Your goal> Continue the piece on nightshade vegetables and inflammation, picking up after its last sentence.

Capsaicin and Inflammation

Capsaicin, the compound that gives chili peppers their heat, has a more complicated relationship with inflammation. It interacts with substance P, a chemical messenger involved in pain signaling and inflammatory responses. Injecting substance P into rat joints produces pronounced inflammation, and capsaicin can actually suppress that response over time by depleting substance P receptors in the tissue.

This is why capsaicin creams are used for arthritis pain relief. But the initial exposure to capsaicin triggers the release of substance P before eventually depleting it, which can temporarily increase inflammation. For people with autoimmune joint conditions, the question is whether dietary capsaicin from peppers is enough to matter. The answer isn’t clear, but some patients report that spicy foods trigger flares.

What Patients Actually Report

The strongest real-world data comes from a U.S. national survey of people with psoriasis. Of 297 respondents who tried removing nightshades from their diet, 52.1% reported that their skin fully cleared or improved. That placed nightshades third on the list of dietary triggers, just behind alcohol (53.8%) and gluten (53.4%). Nearly 44% of survey respondents also had psoriatic arthritis.

These numbers are self-reported and uncontrolled, so they can’t prove that nightshades caused the flares. People eliminating nightshades may have simultaneously changed other habits. Placebo effects and expectation bias also play a role. Still, a 52% improvement rate across nearly 300 people is hard to dismiss entirely, and it aligns with what rheumatologists and dermatologists hear in clinical practice.

Why the Science Remains Unsettled

The Arthritis Foundation acknowledges the debate directly: there is little scientific evidence on either side, but a lot to be said for lived experience. Older mouse studies suggested solanine damaged the gut lining and worsened intestinal inflammation in colitis. But more recent mouse research has found the opposite, with purple potatoes and goji berries (both nightshades) actually reducing inflammation, improving gut barrier function, and lowering harmful gut bacteria.

Data for analysis>
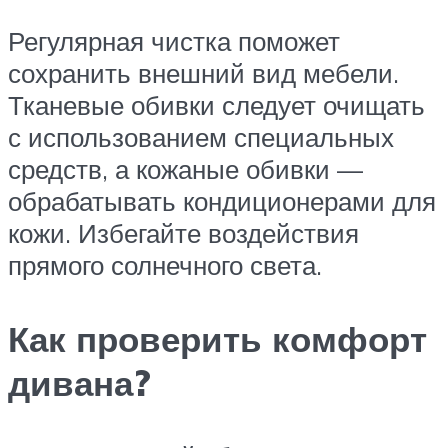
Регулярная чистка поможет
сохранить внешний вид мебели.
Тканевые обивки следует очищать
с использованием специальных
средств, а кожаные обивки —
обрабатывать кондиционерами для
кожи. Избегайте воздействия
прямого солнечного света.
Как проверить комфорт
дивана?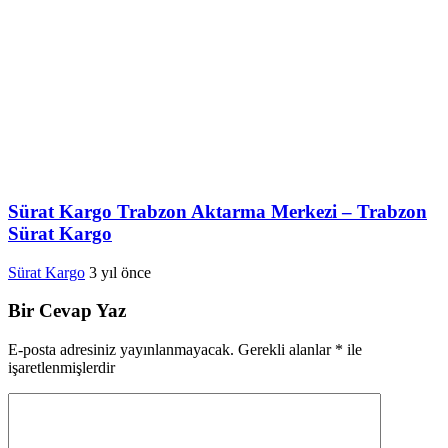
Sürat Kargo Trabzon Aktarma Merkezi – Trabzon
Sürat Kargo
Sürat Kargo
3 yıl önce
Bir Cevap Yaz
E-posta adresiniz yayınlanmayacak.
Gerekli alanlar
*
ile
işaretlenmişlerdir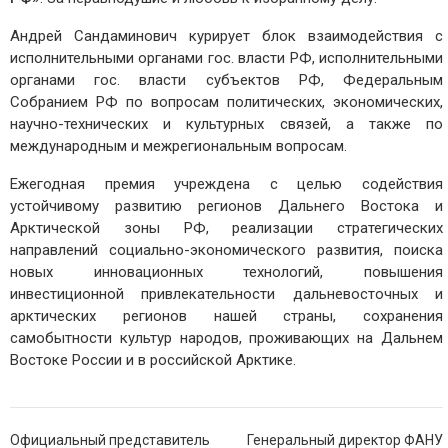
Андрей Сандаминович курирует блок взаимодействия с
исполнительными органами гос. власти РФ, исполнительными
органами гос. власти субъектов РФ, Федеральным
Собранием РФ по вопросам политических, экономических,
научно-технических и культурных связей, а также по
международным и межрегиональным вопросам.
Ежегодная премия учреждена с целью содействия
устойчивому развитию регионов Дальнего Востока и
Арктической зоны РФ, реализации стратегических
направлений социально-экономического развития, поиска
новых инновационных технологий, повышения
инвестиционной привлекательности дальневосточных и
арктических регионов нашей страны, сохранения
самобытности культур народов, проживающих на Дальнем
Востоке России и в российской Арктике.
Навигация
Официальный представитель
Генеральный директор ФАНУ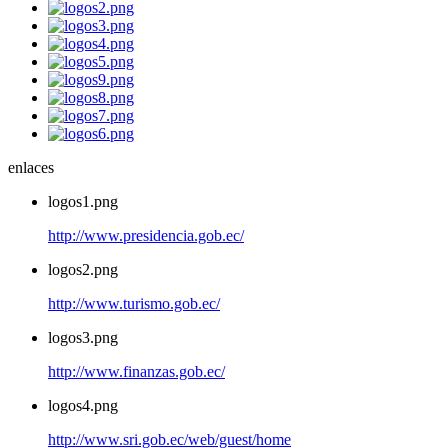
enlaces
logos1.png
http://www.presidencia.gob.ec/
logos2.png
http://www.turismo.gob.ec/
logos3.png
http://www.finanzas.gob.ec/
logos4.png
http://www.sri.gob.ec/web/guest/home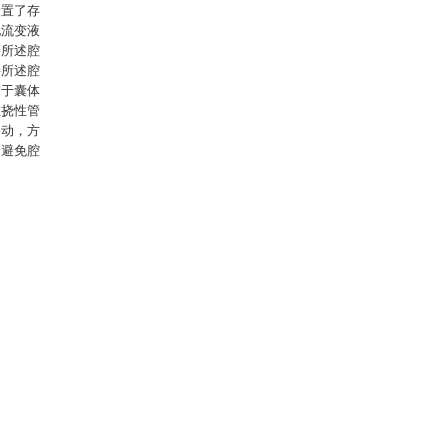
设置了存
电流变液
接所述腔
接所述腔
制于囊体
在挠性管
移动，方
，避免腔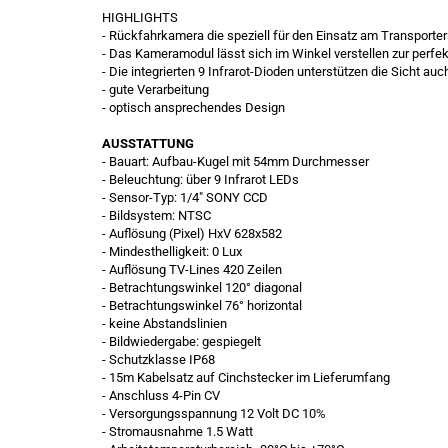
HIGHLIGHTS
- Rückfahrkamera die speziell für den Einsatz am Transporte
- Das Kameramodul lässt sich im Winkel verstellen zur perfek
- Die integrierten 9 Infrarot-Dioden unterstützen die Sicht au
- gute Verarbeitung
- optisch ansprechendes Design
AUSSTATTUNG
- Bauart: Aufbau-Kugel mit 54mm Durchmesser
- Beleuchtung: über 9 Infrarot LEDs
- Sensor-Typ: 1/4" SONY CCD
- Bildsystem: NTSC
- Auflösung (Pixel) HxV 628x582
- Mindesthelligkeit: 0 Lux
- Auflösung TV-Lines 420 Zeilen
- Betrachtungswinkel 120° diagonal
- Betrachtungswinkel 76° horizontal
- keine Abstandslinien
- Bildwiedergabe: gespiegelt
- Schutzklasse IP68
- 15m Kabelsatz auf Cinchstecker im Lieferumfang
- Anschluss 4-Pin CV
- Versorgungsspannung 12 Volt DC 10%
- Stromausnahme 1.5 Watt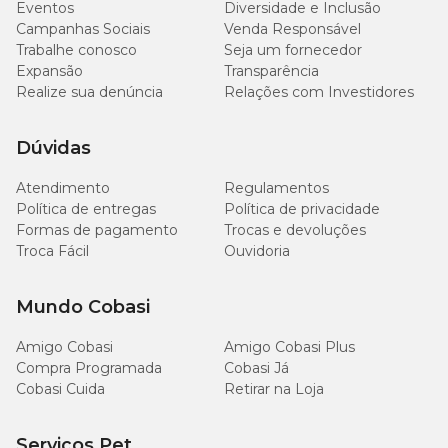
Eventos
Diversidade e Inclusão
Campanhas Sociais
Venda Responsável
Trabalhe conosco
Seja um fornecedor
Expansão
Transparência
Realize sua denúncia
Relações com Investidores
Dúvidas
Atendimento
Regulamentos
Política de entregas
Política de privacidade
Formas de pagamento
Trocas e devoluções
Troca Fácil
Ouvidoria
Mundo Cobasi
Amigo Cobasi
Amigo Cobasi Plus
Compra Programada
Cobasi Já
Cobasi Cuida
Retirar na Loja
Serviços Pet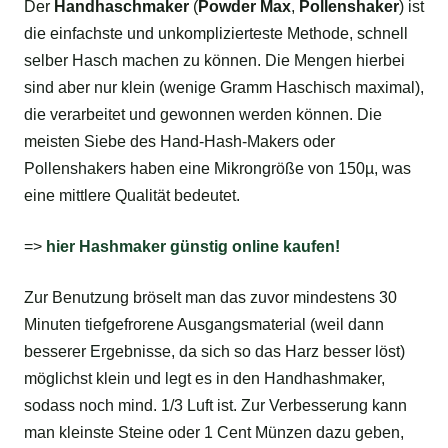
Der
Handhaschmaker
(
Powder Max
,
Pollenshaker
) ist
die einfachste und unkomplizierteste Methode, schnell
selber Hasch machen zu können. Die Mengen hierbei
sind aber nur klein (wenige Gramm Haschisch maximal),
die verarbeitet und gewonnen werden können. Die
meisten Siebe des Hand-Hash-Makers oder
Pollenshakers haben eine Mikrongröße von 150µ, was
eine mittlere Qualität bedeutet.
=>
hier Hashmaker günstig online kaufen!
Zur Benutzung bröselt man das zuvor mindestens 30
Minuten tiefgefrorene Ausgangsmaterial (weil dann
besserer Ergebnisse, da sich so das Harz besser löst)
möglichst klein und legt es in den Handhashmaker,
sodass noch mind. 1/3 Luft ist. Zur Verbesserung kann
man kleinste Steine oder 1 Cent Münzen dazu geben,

Result for this exercise>
Mouse studies rarely translate well to human biology, and these contradictory findings highlight the gap. No randomized controlled trial has tested nightshade elimination in people with autoimmune disease. The nightshade issue also creates a nutritional dilemma. Tomatoes, peppers, and potatoes are rich in vitamin C, potassium, and antioxidants like lycopene. Doctors and dietitians often hesitate to recommend removing them without clear evidence of harm, because the nutritional trade-off is real.

Reducing Alkaloid Exposure Without Full Elimination

If you want to test your sensitivity without completely eliminating nightshades, preparation methods matter. Peeling and boiling potatoes is the most effective way to reduce glycoalkaloid content. Frying and baking are less effective at breaking down these compounds. Green-tinged or sprouted potatoes have dramatically higher alkaloid levels and are worth avoiding regardless of autoimmune status.

Alkaloid concentrations also vary widely by variety. In potatoes, total glycoalkaloid content ranged from 30 mg per kilogram of fresh weight in one variety to over 2,600 mg/kg in another. That’s roughly a 90-fold difference depending on the cultivar. In tomatoes, alkaloid levels are highest in unripe green fruit and drop substantially as the tomato ripens. Cooked, ripe tomatoes contain far less tomatine than raw green ones.

For a more structured approach, the autoimmune protocol (AIP) diet eliminates all nightshades for 30 to 90 days, then reintroduces them one at a time while tracking symptoms. This is the most common method for identifying individual sensitivity. You might find that tomatoes cause problems but bell peppers don’t, or that small amounts are fine but large servings trigger a flare. The goal is to identify your personal threshold rather than assuming all nightshades are equally problematic.